Wednesday, February 06, 2013

UVA 12526 - Cellphone Typing

You are part of a research team that is developing a new technology to save time when typing text messages in mobile devices. This new technology aids users to skip key-strokes by the following conditions:
  1. The first letter always has to be input manually (can't be skipped).
  2. If a given prefix \(c_{1}, c_{2}, \cdots, c_{n}\) has been input into the system, and the user tried to insert a letter c such that for all the words that starts with \(c_{1}, c_{2}, \cdots, c_{n}\) also starts with \(c_{1}, c_{2}, \cdots, c_{n}\mathbf{c}\) then this key-stroke can be skipped. Otherwise the system waits for the users input.
Your task is, given the dictionary of words, calculate the average of key-strokes to input those words in the new system.

This problem can be solved using the Trie data structure, if you are not familiar with Tries I personally recommend the topcoder tutorial.

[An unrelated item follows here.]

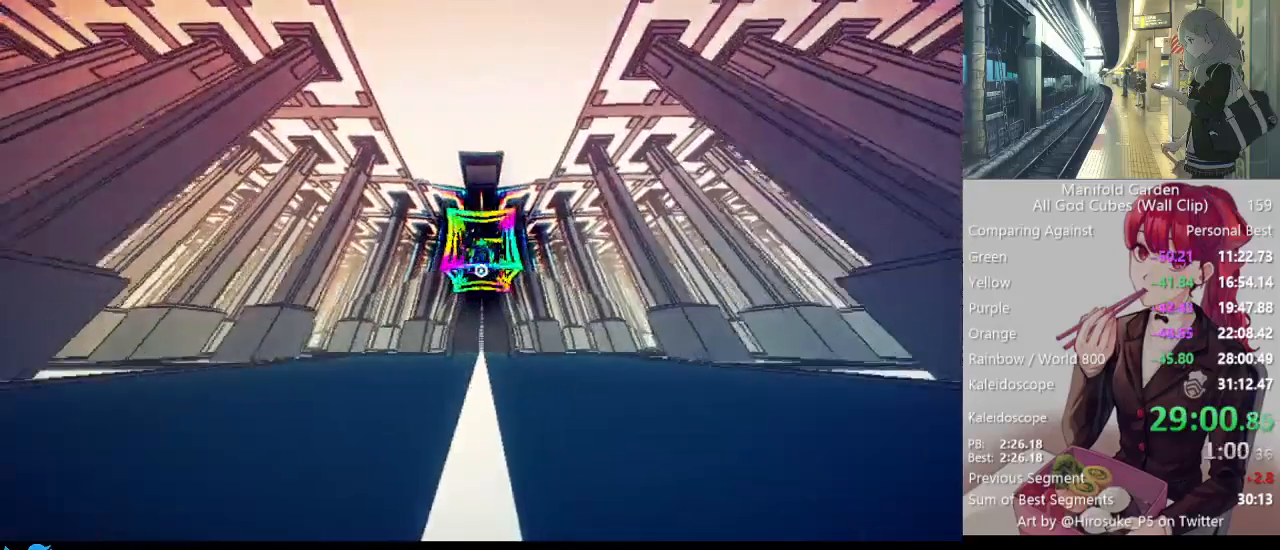
{"keys": ["shift", "w"], "mouse": [], "events": []}
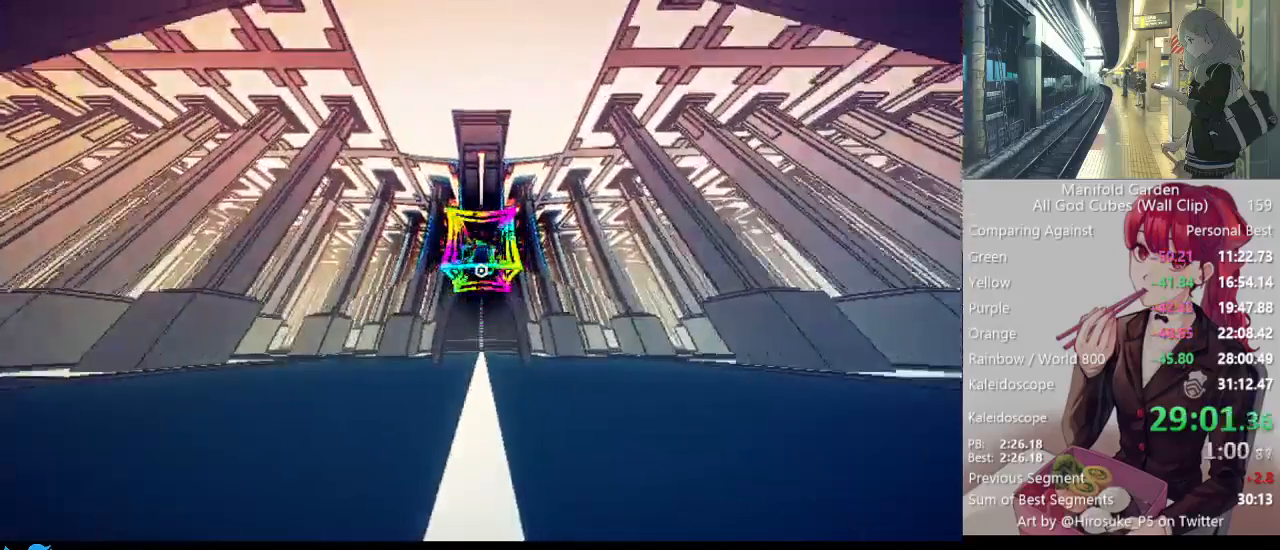
{"keys": ["shift", "w"], "mouse": [], "events": []}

Back to the business :) In order to get a better intuition of the task let's first build a Trie with the following words  `hello', `hell', `heaven' and `bye':

As we can see in the graph bellow the numbers in red are the vertex prefix counter, in simple terms, we can say that every time a word is insert in our Trie a certain path is follow along the tree, and for each of the vertex in that path we keep a counter that records all the visits.

For example the letter H has a prefix count of 3 because there are 3 words that begin with H, `hello', `hell' and `heaven'. We could also say that the prefix count of H is 3 because there are 3 paths that crossed by H.

Understanding this let's focus in our goal the average number of key-strokes per word. Looking the picture below is not hard to see that we can only skip key-strokes when two consecutive nodes has the same prefix count.
Let's try to convince ourselves about the previous statement, assume that we are moving along a path in our Trie, along this path we visit the nodes in the following order \(1, 2, 3, \cdots, n, n + 1\) if a node \(n\) and \(n+1\) had the same prefix count implies that all the paths that past through \(n+1\) also past through \(n\) so we can say then that all the words that cross by the node \(n\) also cross by the node \(n+1\).

Finally, To get our result we just need to create a method that count the number of key-strokes. This method should not count the strokes of consecutive vertex with the same prefix count. The overall time complexity of this algorithm is \(O(|L|)\) where \(|L|\) is the length of the concatenate dictionary.

1 comment:

A said...

Good to see you blogging again. I always enjoy your posts.